Try it ->
Please transcribe exactly the lines from the first line of the records below through the line containing "X073238Y039823D03*", including both, and omit all pictures.

Electronic design files
● ● ● ●

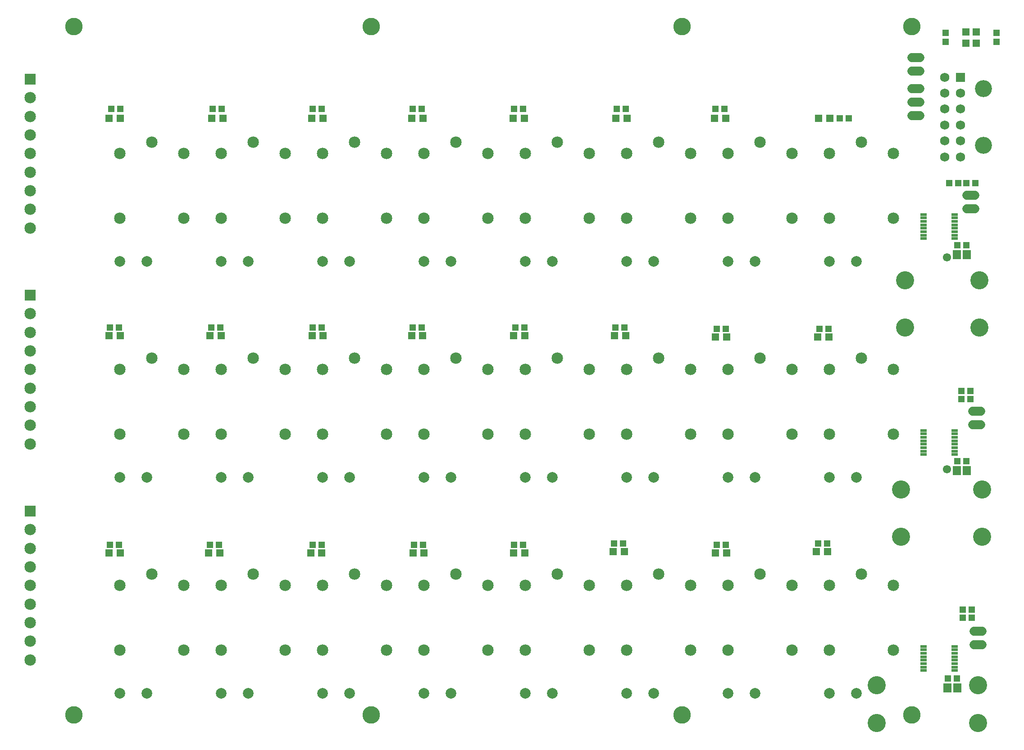
<source format=gts>
G75*
G70*
%OFA0B0*%
%FSLAX24Y24*%
%IPPOS*%
%LPD*%
%AMOC8*
5,1,8,0,0,1.08239X$1,22.5*
%
%ADD10C,0.1300*%
%ADD11C,0.1340*%
%ADD12C,0.0671*%
%ADD13C,0.1261*%
%ADD14C,0.0682*%
%ADD15R,0.0682X0.0682*%
%ADD16R,0.0470X0.0200*%
%ADD17R,0.0474X0.0513*%
%ADD18R,0.0552X0.0552*%
%ADD19R,0.0592X0.0671*%
%ADD20R,0.0513X0.0474*%
%ADD21C,0.0848*%
%ADD22C,0.0789*%
%ADD23R,0.0848X0.0848*%
%ADD24C,0.0611*%
D10*
X010386Y002992D03*
X032386Y002992D03*
X055386Y002992D03*
X072386Y002992D03*
X072386Y053992D03*
X055386Y053992D03*
X032386Y053992D03*
X010386Y053992D03*
D11*
X071586Y019689D03*
X071586Y016189D03*
X077586Y016189D03*
X077586Y019689D03*
X077386Y031689D03*
X077386Y035189D03*
X071886Y035189D03*
X071886Y031689D03*
X069786Y005189D03*
X069786Y002389D03*
X077286Y002389D03*
X077286Y005189D03*
D12*
X076991Y008189D02*
X077582Y008189D01*
X077582Y009189D02*
X076991Y009189D01*
X076891Y024489D02*
X077482Y024489D01*
X077482Y025489D02*
X076891Y025489D01*
X077032Y040489D02*
X076441Y040489D01*
X076441Y041489D02*
X077032Y041489D01*
X072982Y047389D02*
X072391Y047389D01*
X072391Y048389D02*
X072982Y048389D01*
X072982Y049389D02*
X072391Y049389D01*
X072391Y050689D02*
X072982Y050689D01*
X072982Y051689D02*
X072391Y051689D01*
D13*
X077686Y049396D03*
X077686Y045183D03*
D14*
X075986Y045518D03*
X075986Y046699D03*
X075986Y047880D03*
X075986Y049061D03*
X074805Y049061D03*
X074805Y050242D03*
X074805Y047880D03*
X074805Y046699D03*
X074805Y045518D03*
X074805Y044337D03*
X075986Y044337D03*
D15*
X075986Y050242D03*
D16*
X075535Y040079D03*
X075535Y039823D03*
X075535Y039567D03*
X075535Y039311D03*
X075535Y039055D03*
X075535Y038800D03*
X075535Y038544D03*
X075535Y038288D03*
X073238Y038288D03*
X073238Y038544D03*
X073238Y038800D03*
X073238Y039055D03*
X073238Y039311D03*
X073238Y039567D03*
X073238Y039823D03*
X073238Y040079D03*
X073238Y024079D03*
X073238Y023823D03*
X073238Y023567D03*
X073238Y023311D03*
X073238Y023055D03*
X073238Y022800D03*
X073238Y022544D03*
X073238Y022288D03*
X075535Y022288D03*
X075535Y022544D03*
X075535Y022800D03*
X075535Y023055D03*
X075535Y023311D03*
X075535Y023567D03*
X075535Y023823D03*
X075535Y024079D03*
X075535Y008079D03*
X075535Y007823D03*
X075535Y007567D03*
X075535Y007311D03*
X075535Y007055D03*
X075535Y006800D03*
X075535Y006544D03*
X075535Y006288D03*
X073238Y006288D03*
X073238Y006544D03*
X073238Y006800D03*
X073238Y007055D03*
X073238Y007311D03*
X073238Y007567D03*
X073238Y007823D03*
X073238Y008079D03*
D17*
X076152Y010189D03*
X076152Y010789D03*
X076821Y010789D03*
X076821Y010189D03*
X066121Y015689D03*
X065452Y015689D03*
X058621Y015589D03*
X057952Y015589D03*
X051021Y015689D03*
X050352Y015689D03*
X043621Y015589D03*
X042952Y015589D03*
X036221Y015589D03*
X035552Y015589D03*
X028721Y015589D03*
X028052Y015589D03*
X021121Y015589D03*
X020452Y015589D03*
X013721Y015589D03*
X013052Y015589D03*
X013052Y031689D03*
X013721Y031689D03*
X020552Y031689D03*
X021221Y031689D03*
X028052Y031689D03*
X028721Y031689D03*
X035452Y031689D03*
X036121Y031689D03*
X043052Y031689D03*
X043721Y031689D03*
X050452Y031689D03*
X051121Y031689D03*
X057952Y031589D03*
X058621Y031589D03*
X065552Y031589D03*
X066221Y031589D03*
X076052Y026989D03*
X076721Y026989D03*
X076721Y026389D03*
X076052Y026389D03*
X075821Y042389D03*
X076402Y042389D03*
X077071Y042389D03*
X075152Y042389D03*
X067721Y047189D03*
X067052Y047189D03*
X058521Y047889D03*
X057852Y047889D03*
X051221Y047889D03*
X050552Y047889D03*
X043621Y047889D03*
X042952Y047889D03*
X036121Y047889D03*
X035452Y047889D03*
X028721Y047889D03*
X028052Y047889D03*
X021321Y047889D03*
X020652Y047889D03*
X013821Y047889D03*
X013152Y047889D03*
D18*
X012973Y047189D03*
X013800Y047189D03*
X020573Y047189D03*
X021400Y047189D03*
X027973Y047189D03*
X028800Y047189D03*
X035373Y047189D03*
X036200Y047189D03*
X042873Y047189D03*
X043700Y047189D03*
X050473Y047189D03*
X051300Y047189D03*
X057773Y047189D03*
X058600Y047189D03*
X065473Y047189D03*
X066300Y047189D03*
X076386Y052776D03*
X077136Y052776D03*
X077136Y053603D03*
X076386Y053603D03*
X066241Y030989D03*
X065414Y030989D03*
X058679Y030989D03*
X057852Y030989D03*
X051216Y031089D03*
X050390Y031089D03*
X043754Y031089D03*
X042927Y031089D03*
X036192Y031089D03*
X035365Y031089D03*
X028830Y031089D03*
X028003Y031089D03*
X021268Y031089D03*
X020441Y031089D03*
X013805Y031089D03*
X012979Y031089D03*
X012977Y014989D03*
X013804Y014989D03*
X020339Y014989D03*
X021166Y014989D03*
X027901Y014989D03*
X028728Y014989D03*
X035464Y014989D03*
X036290Y014989D03*
X042926Y014989D03*
X043753Y014989D03*
X050288Y015089D03*
X051115Y015089D03*
X057850Y014989D03*
X058677Y014989D03*
X065312Y015089D03*
X066139Y015089D03*
D19*
X075712Y021089D03*
X076460Y021089D03*
X076460Y037089D03*
X075712Y037089D03*
X075760Y004989D03*
X075012Y004989D03*
D20*
X075052Y005689D03*
X075721Y005689D03*
X075752Y021789D03*
X076421Y021789D03*
X076421Y037789D03*
X075752Y037789D03*
X074886Y052855D03*
X074886Y053524D03*
X078636Y053524D03*
X078636Y052855D03*
D21*
X007142Y007077D03*
X007142Y008455D03*
X007142Y009833D03*
X007142Y011211D03*
X007142Y012589D03*
X007142Y013967D03*
X007142Y015345D03*
X007142Y016723D03*
X013786Y012589D03*
X016149Y013416D03*
X018511Y012589D03*
X021286Y012589D03*
X023649Y013416D03*
X026011Y012589D03*
X028786Y012589D03*
X031149Y013416D03*
X033511Y012589D03*
X036286Y012589D03*
X038649Y013416D03*
X041011Y012589D03*
X043786Y012589D03*
X046149Y013416D03*
X048511Y012589D03*
X051286Y012589D03*
X053649Y013416D03*
X056011Y012589D03*
X058786Y012589D03*
X061149Y013416D03*
X063511Y012589D03*
X066286Y012589D03*
X068649Y013416D03*
X071011Y012589D03*
X071011Y007786D03*
X066286Y007786D03*
X063511Y007786D03*
X058786Y007786D03*
X056011Y007786D03*
X051286Y007786D03*
X048511Y007786D03*
X043786Y007786D03*
X041011Y007786D03*
X036286Y007786D03*
X033511Y007786D03*
X028786Y007786D03*
X026011Y007786D03*
X021286Y007786D03*
X018511Y007786D03*
X013786Y007786D03*
X007142Y023077D03*
X007142Y024455D03*
X007142Y025833D03*
X007142Y027211D03*
X007142Y028589D03*
X007142Y029967D03*
X007142Y031345D03*
X007142Y032723D03*
X013786Y028589D03*
X016149Y029416D03*
X018511Y028589D03*
X021286Y028589D03*
X023649Y029416D03*
X026011Y028589D03*
X028786Y028589D03*
X031149Y029416D03*
X033511Y028589D03*
X036286Y028589D03*
X038649Y029416D03*
X041011Y028589D03*
X043786Y028589D03*
X046149Y029416D03*
X048511Y028589D03*
X051286Y028589D03*
X053649Y029416D03*
X056011Y028589D03*
X058786Y028589D03*
X061149Y029416D03*
X063511Y028589D03*
X066286Y028589D03*
X068649Y029416D03*
X071011Y028589D03*
X071011Y023786D03*
X066286Y023786D03*
X063511Y023786D03*
X058786Y023786D03*
X056011Y023786D03*
X051286Y023786D03*
X048511Y023786D03*
X043786Y023786D03*
X041011Y023786D03*
X036286Y023786D03*
X033511Y023786D03*
X028786Y023786D03*
X026011Y023786D03*
X021286Y023786D03*
X018511Y023786D03*
X013786Y023786D03*
X007142Y039077D03*
X007142Y040455D03*
X007142Y041833D03*
X007142Y043211D03*
X007142Y044589D03*
X007142Y045967D03*
X007142Y047345D03*
X007142Y048723D03*
X013786Y044589D03*
X016149Y045416D03*
X018511Y044589D03*
X021286Y044589D03*
X023649Y045416D03*
X026011Y044589D03*
X028786Y044589D03*
X031149Y045416D03*
X033511Y044589D03*
X036286Y044589D03*
X038649Y045416D03*
X041011Y044589D03*
X043786Y044589D03*
X046149Y045416D03*
X048511Y044589D03*
X051286Y044589D03*
X053649Y045416D03*
X056011Y044589D03*
X058786Y044589D03*
X061149Y045416D03*
X063511Y044589D03*
X066286Y044589D03*
X068649Y045416D03*
X071011Y044589D03*
X071011Y039786D03*
X066286Y039786D03*
X063511Y039786D03*
X058786Y039786D03*
X056011Y039786D03*
X051286Y039786D03*
X048511Y039786D03*
X043786Y039786D03*
X041011Y039786D03*
X036286Y039786D03*
X033511Y039786D03*
X028786Y039786D03*
X026011Y039786D03*
X021286Y039786D03*
X018511Y039786D03*
X013786Y039786D03*
D22*
X013786Y036589D03*
X015786Y036589D03*
X021286Y036589D03*
X023286Y036589D03*
X028786Y036589D03*
X030786Y036589D03*
X036286Y036589D03*
X038286Y036589D03*
X043786Y036589D03*
X045786Y036589D03*
X051286Y036589D03*
X053286Y036589D03*
X058786Y036589D03*
X060786Y036589D03*
X066286Y036589D03*
X068286Y036589D03*
X068286Y020589D03*
X066286Y020589D03*
X060786Y020589D03*
X058786Y020589D03*
X053286Y020589D03*
X051286Y020589D03*
X045786Y020589D03*
X043786Y020589D03*
X038286Y020589D03*
X036286Y020589D03*
X030786Y020589D03*
X028786Y020589D03*
X023286Y020589D03*
X021286Y020589D03*
X015786Y020589D03*
X013786Y020589D03*
X013786Y004589D03*
X015786Y004589D03*
X021286Y004589D03*
X023286Y004589D03*
X028786Y004589D03*
X030786Y004589D03*
X036286Y004589D03*
X038286Y004589D03*
X043786Y004589D03*
X045786Y004589D03*
X051286Y004589D03*
X053286Y004589D03*
X058786Y004589D03*
X060786Y004589D03*
X066286Y004589D03*
X068286Y004589D03*
D23*
X007142Y018101D03*
X007142Y034101D03*
X007142Y050101D03*
D24*
X074986Y036889D03*
X074986Y021189D03*
M02*

</source>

● ● ● ●

Task output ->
<source format=gts>
G75*
G70*
%OFA0B0*%
%FSLAX24Y24*%
%IPPOS*%
%LPD*%
%AMOC8*
5,1,8,0,0,1.08239X$1,22.5*
%
%ADD10C,0.1300*%
%ADD11C,0.1340*%
%ADD12C,0.0671*%
%ADD13C,0.1261*%
%ADD14C,0.0682*%
%ADD15R,0.0682X0.0682*%
%ADD16R,0.0470X0.0200*%
%ADD17R,0.0474X0.0513*%
%ADD18R,0.0552X0.0552*%
%ADD19R,0.0592X0.0671*%
%ADD20R,0.0513X0.0474*%
%ADD21C,0.0848*%
%ADD22C,0.0789*%
%ADD23R,0.0848X0.0848*%
%ADD24C,0.0611*%
D10*
X010386Y002992D03*
X032386Y002992D03*
X055386Y002992D03*
X072386Y002992D03*
X072386Y053992D03*
X055386Y053992D03*
X032386Y053992D03*
X010386Y053992D03*
D11*
X071586Y019689D03*
X071586Y016189D03*
X077586Y016189D03*
X077586Y019689D03*
X077386Y031689D03*
X077386Y035189D03*
X071886Y035189D03*
X071886Y031689D03*
X069786Y005189D03*
X069786Y002389D03*
X077286Y002389D03*
X077286Y005189D03*
D12*
X076991Y008189D02*
X077582Y008189D01*
X077582Y009189D02*
X076991Y009189D01*
X076891Y024489D02*
X077482Y024489D01*
X077482Y025489D02*
X076891Y025489D01*
X077032Y040489D02*
X076441Y040489D01*
X076441Y041489D02*
X077032Y041489D01*
X072982Y047389D02*
X072391Y047389D01*
X072391Y048389D02*
X072982Y048389D01*
X072982Y049389D02*
X072391Y049389D01*
X072391Y050689D02*
X072982Y050689D01*
X072982Y051689D02*
X072391Y051689D01*
D13*
X077686Y049396D03*
X077686Y045183D03*
D14*
X075986Y045518D03*
X075986Y046699D03*
X075986Y047880D03*
X075986Y049061D03*
X074805Y049061D03*
X074805Y050242D03*
X074805Y047880D03*
X074805Y046699D03*
X074805Y045518D03*
X074805Y044337D03*
X075986Y044337D03*
D15*
X075986Y050242D03*
D16*
X075535Y040079D03*
X075535Y039823D03*
X075535Y039567D03*
X075535Y039311D03*
X075535Y039055D03*
X075535Y038800D03*
X075535Y038544D03*
X075535Y038288D03*
X073238Y038288D03*
X073238Y038544D03*
X073238Y038800D03*
X073238Y039055D03*
X073238Y039311D03*
X073238Y039567D03*
X073238Y039823D03*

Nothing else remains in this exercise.